Write out each record below exactly, but not the pictures.

*** Opening of DATA PROVIDED ***

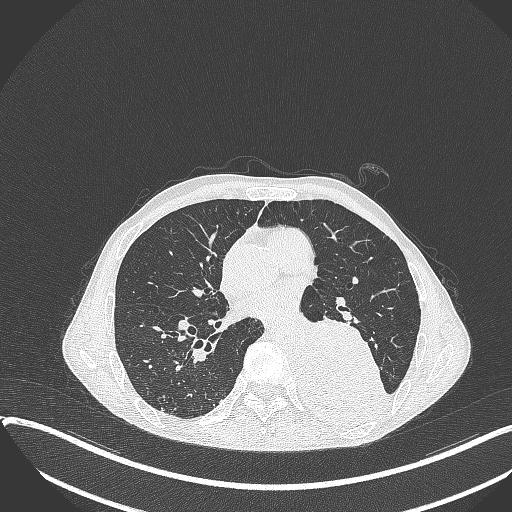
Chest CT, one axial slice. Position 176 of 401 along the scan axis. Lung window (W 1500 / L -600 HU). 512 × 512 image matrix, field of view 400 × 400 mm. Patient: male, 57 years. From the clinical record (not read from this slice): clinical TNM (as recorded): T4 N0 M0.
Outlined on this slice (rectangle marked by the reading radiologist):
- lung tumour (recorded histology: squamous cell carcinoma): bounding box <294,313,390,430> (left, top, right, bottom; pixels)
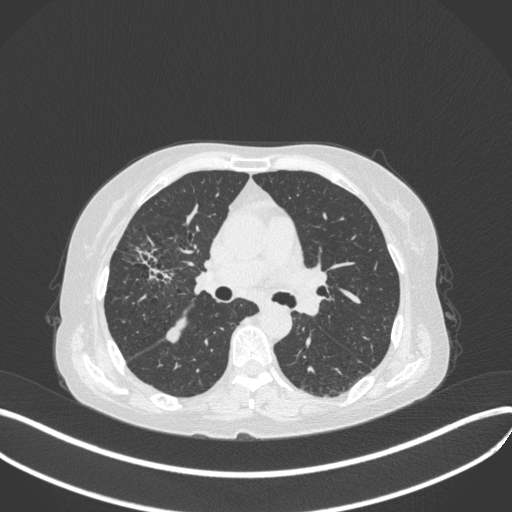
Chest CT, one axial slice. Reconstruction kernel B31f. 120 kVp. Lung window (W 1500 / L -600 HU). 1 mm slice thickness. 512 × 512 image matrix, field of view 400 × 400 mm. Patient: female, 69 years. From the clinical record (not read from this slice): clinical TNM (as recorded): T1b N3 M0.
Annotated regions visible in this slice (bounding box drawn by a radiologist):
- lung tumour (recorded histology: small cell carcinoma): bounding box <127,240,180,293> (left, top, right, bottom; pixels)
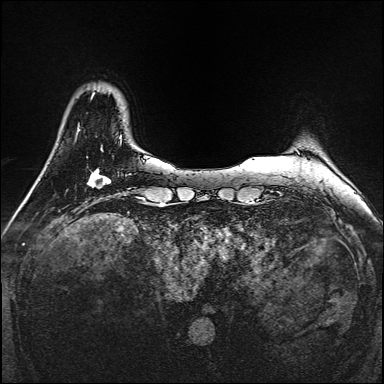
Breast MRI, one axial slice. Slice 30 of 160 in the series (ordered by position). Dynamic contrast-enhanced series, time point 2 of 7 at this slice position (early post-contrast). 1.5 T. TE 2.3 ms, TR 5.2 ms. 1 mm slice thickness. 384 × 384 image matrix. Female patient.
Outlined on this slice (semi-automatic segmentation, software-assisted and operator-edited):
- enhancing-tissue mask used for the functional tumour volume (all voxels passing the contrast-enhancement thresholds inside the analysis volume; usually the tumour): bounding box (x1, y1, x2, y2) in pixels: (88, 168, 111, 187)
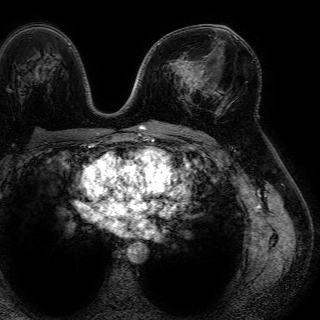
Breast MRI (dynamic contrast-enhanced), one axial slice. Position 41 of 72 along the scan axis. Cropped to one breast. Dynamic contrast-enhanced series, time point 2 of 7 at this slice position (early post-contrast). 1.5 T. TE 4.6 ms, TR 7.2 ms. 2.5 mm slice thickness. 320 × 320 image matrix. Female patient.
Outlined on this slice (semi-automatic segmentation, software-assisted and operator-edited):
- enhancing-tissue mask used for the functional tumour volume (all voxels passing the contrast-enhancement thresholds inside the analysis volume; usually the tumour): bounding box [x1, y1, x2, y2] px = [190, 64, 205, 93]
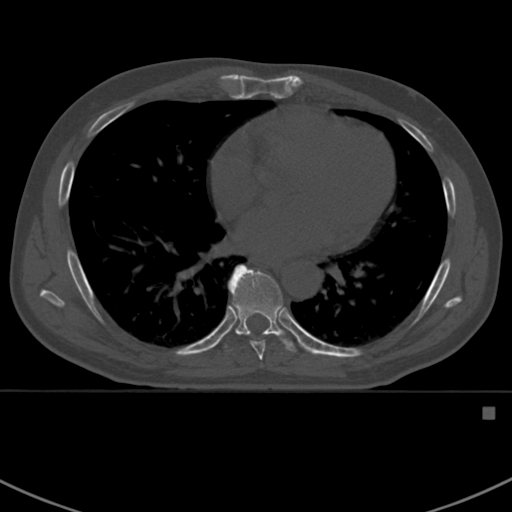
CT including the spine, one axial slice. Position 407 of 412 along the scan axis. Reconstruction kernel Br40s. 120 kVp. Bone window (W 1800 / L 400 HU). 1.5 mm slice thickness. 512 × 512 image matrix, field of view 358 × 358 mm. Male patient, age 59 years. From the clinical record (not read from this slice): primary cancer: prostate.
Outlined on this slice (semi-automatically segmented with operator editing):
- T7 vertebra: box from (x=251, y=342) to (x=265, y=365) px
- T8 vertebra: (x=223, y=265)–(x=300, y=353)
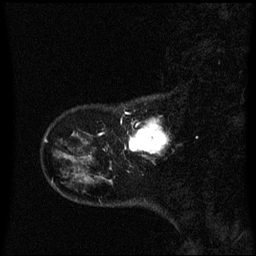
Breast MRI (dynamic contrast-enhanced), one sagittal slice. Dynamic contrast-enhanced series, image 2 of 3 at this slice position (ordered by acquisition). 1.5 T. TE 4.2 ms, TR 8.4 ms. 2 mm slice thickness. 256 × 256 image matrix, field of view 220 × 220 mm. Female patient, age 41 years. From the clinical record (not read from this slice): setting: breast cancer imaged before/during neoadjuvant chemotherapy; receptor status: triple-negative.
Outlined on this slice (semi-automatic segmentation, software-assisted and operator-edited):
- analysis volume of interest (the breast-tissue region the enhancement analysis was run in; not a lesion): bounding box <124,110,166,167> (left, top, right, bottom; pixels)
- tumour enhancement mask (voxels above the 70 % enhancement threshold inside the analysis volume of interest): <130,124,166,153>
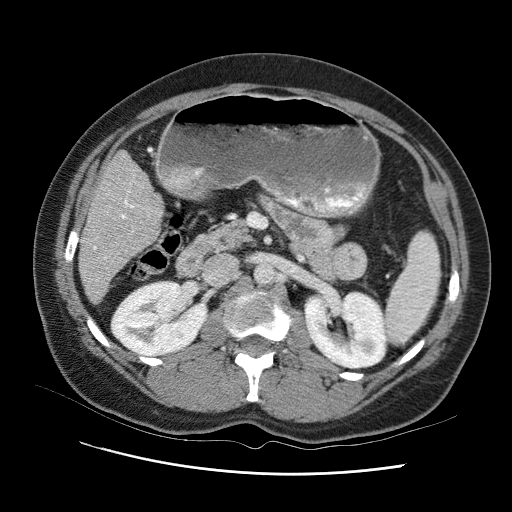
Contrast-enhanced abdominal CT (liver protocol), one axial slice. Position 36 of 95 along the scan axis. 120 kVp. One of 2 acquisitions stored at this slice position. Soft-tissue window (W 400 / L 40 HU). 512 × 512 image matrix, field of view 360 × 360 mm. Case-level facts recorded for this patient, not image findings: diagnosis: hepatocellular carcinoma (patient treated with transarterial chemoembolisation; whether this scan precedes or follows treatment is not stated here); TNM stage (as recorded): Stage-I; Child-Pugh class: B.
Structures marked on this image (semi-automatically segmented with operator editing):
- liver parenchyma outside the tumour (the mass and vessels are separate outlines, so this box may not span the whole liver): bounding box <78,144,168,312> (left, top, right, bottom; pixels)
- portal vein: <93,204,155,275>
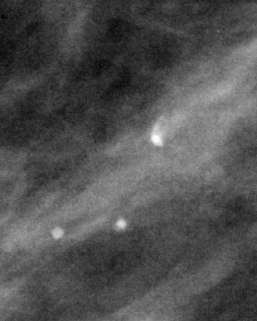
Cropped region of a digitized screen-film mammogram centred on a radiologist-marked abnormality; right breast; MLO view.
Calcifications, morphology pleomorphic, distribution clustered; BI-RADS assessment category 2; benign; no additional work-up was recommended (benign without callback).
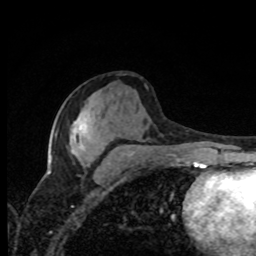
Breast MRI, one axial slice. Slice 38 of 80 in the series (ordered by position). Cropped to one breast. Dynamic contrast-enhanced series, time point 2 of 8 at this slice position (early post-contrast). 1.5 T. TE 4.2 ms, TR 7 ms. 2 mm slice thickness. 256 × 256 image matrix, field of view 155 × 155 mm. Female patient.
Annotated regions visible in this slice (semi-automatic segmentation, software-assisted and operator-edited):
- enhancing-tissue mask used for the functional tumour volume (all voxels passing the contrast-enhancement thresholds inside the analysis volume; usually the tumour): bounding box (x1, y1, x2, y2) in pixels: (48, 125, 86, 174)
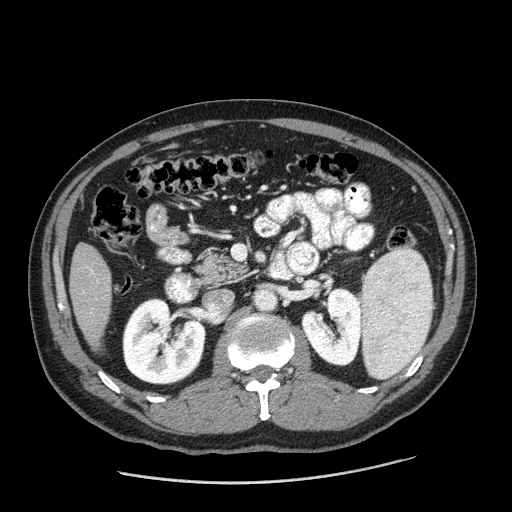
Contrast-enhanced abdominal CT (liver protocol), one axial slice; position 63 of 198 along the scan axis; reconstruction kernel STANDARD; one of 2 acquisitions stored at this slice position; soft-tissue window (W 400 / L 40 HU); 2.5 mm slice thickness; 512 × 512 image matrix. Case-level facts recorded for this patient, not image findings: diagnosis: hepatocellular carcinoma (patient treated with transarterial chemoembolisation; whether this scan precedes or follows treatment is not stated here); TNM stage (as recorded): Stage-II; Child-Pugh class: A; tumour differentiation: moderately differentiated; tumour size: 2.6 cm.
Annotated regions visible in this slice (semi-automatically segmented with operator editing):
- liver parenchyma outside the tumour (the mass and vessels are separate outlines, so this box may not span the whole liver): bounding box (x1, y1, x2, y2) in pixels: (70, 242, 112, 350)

*** Close of DATA PROVIDED ***

COMPLETED EXERCISE
Chest CT, one axial slice. Position 176 of 401 along the scan axis. Lung window (W 1500 / L -600 HU). 512 × 512 image matrix, field of view 400 × 400 mm. Patient: male, 57 years. From the clinical record (not read from this slice): clinical TNM (as recorded): T4 N0 M0.
Outlined on this slice (rectangle marked by the reading radiologist):
- lung tumour (recorded histology: squamous cell carcinoma): bounding box <294,313,390,430> (left, top, right, bottom; pixels)
Chest CT, one axial slice. Reconstruction kernel B31f. 120 kVp. Lung window (W 1500 / L -600 HU). 1 mm slice thickness. 512 × 512 image matrix, field of view 400 × 400 mm. Patient: female, 69 years. From the clinical record (not read from this slice): clinical TNM (as recorded): T1b N3 M0.
Annotated regions visible in this slice (bounding box drawn by a radiologist):
- lung tumour (recorded histology: small cell carcinoma): bounding box <127,240,180,293> (left, top, right, bottom; pixels)
Breast MRI, one axial slice. Slice 30 of 160 in the series (ordered by position). Dynamic contrast-enhanced series, time point 2 of 7 at this slice position (early post-contrast). 1.5 T. TE 2.3 ms, TR 5.2 ms. 1 mm slice thickness. 384 × 384 image matrix. Female patient.
Outlined on this slice (semi-automatic segmentation, software-assisted and operator-edited):
- enhancing-tissue mask used for the functional tumour volume (all voxels passing the contrast-enhancement thresholds inside the analysis volume; usually the tumour): bounding box (x1, y1, x2, y2) in pixels: (88, 168, 111, 187)
Breast MRI (dynamic contrast-enhanced), one axial slice. Position 41 of 72 along the scan axis. Cropped to one breast. Dynamic contrast-enhanced series, time point 2 of 7 at this slice position (early post-contrast). 1.5 T. TE 4.6 ms, TR 7.2 ms. 2.5 mm slice thickness. 320 × 320 image matrix. Female patient.
Outlined on this slice (semi-automatic segmentation, software-assisted and operator-edited):
- enhancing-tissue mask used for the functional tumour volume (all voxels passing the contrast-enhancement thresholds inside the analysis volume; usually the tumour): bounding box [x1, y1, x2, y2] px = [190, 64, 205, 93]
CT including the spine, one axial slice. Position 407 of 412 along the scan axis. Reconstruction kernel Br40s. 120 kVp. Bone window (W 1800 / L 400 HU). 1.5 mm slice thickness. 512 × 512 image matrix, field of view 358 × 358 mm. Male patient, age 59 years. From the clinical record (not read from this slice): primary cancer: prostate.
Outlined on this slice (semi-automatically segmented with operator editing):
- T7 vertebra: box from (x=251, y=342) to (x=265, y=365) px
- T8 vertebra: (x=223, y=265)–(x=300, y=353)
Breast MRI (dynamic contrast-enhanced), one sagittal slice. Dynamic contrast-enhanced series, image 2 of 3 at this slice position (ordered by acquisition). 1.5 T. TE 4.2 ms, TR 8.4 ms. 2 mm slice thickness. 256 × 256 image matrix, field of view 220 × 220 mm. Female patient, age 41 years. From the clinical record (not read from this slice): setting: breast cancer imaged before/during neoadjuvant chemotherapy; receptor status: triple-negative.
Outlined on this slice (semi-automatic segmentation, software-assisted and operator-edited):
- analysis volume of interest (the breast-tissue region the enhancement analysis was run in; not a lesion): bounding box <124,110,166,167> (left, top, right, bottom; pixels)
- tumour enhancement mask (voxels above the 70 % enhancement threshold inside the analysis volume of interest): <130,124,166,153>
Contrast-enhanced abdominal CT (liver protocol), one axial slice. Position 36 of 95 along the scan axis. 120 kVp. One of 2 acquisitions stored at this slice position. Soft-tissue window (W 400 / L 40 HU). 512 × 512 image matrix, field of view 360 × 360 mm. Case-level facts recorded for this patient, not image findings: diagnosis: hepatocellular carcinoma (patient treated with transarterial chemoembolisation; whether this scan precedes or follows treatment is not stated here); TNM stage (as recorded): Stage-I; Child-Pugh class: B.
Structures marked on this image (semi-automatically segmented with operator editing):
- liver parenchyma outside the tumour (the mass and vessels are separate outlines, so this box may not span the whole liver): bounding box <78,144,168,312> (left, top, right, bottom; pixels)
- portal vein: <93,204,155,275>
Cropped region of a digitized screen-film mammogram centred on a radiologist-marked abnormality; right breast; MLO view.
Calcifications, morphology pleomorphic, distribution clustered; BI-RADS assessment category 2; benign; no additional work-up was recommended (benign without callback).
Breast MRI, one axial slice. Slice 38 of 80 in the series (ordered by position). Cropped to one breast. Dynamic contrast-enhanced series, time point 2 of 8 at this slice position (early post-contrast). 1.5 T. TE 4.2 ms, TR 7 ms. 2 mm slice thickness. 256 × 256 image matrix, field of view 155 × 155 mm. Female patient.
Annotated regions visible in this slice (semi-automatic segmentation, software-assisted and operator-edited):
- enhancing-tissue mask used for the functional tumour volume (all voxels passing the contrast-enhancement thresholds inside the analysis volume; usually the tumour): bounding box (x1, y1, x2, y2) in pixels: (48, 125, 86, 174)
Contrast-enhanced abdominal CT (liver protocol), one axial slice; position 63 of 198 along the scan axis; reconstruction kernel STANDARD; one of 2 acquisitions stored at this slice position; soft-tissue window (W 400 / L 40 HU); 2.5 mm slice thickness; 512 × 512 image matrix. Case-level facts recorded for this patient, not image findings: diagnosis: hepatocellular carcinoma (patient treated with transarterial chemoembolisation; whether this scan precedes or follows treatment is not stated here); TNM stage (as recorded): Stage-II; Child-Pugh class: A; tumour differentiation: moderately differentiated; tumour size: 2.6 cm.
Annotated regions visible in this slice (semi-automatically segmented with operator editing):
- liver parenchyma outside the tumour (the mass and vessels are separate outlines, so this box may not span the whole liver): bounding box (x1, y1, x2, y2) in pixels: (70, 242, 112, 350)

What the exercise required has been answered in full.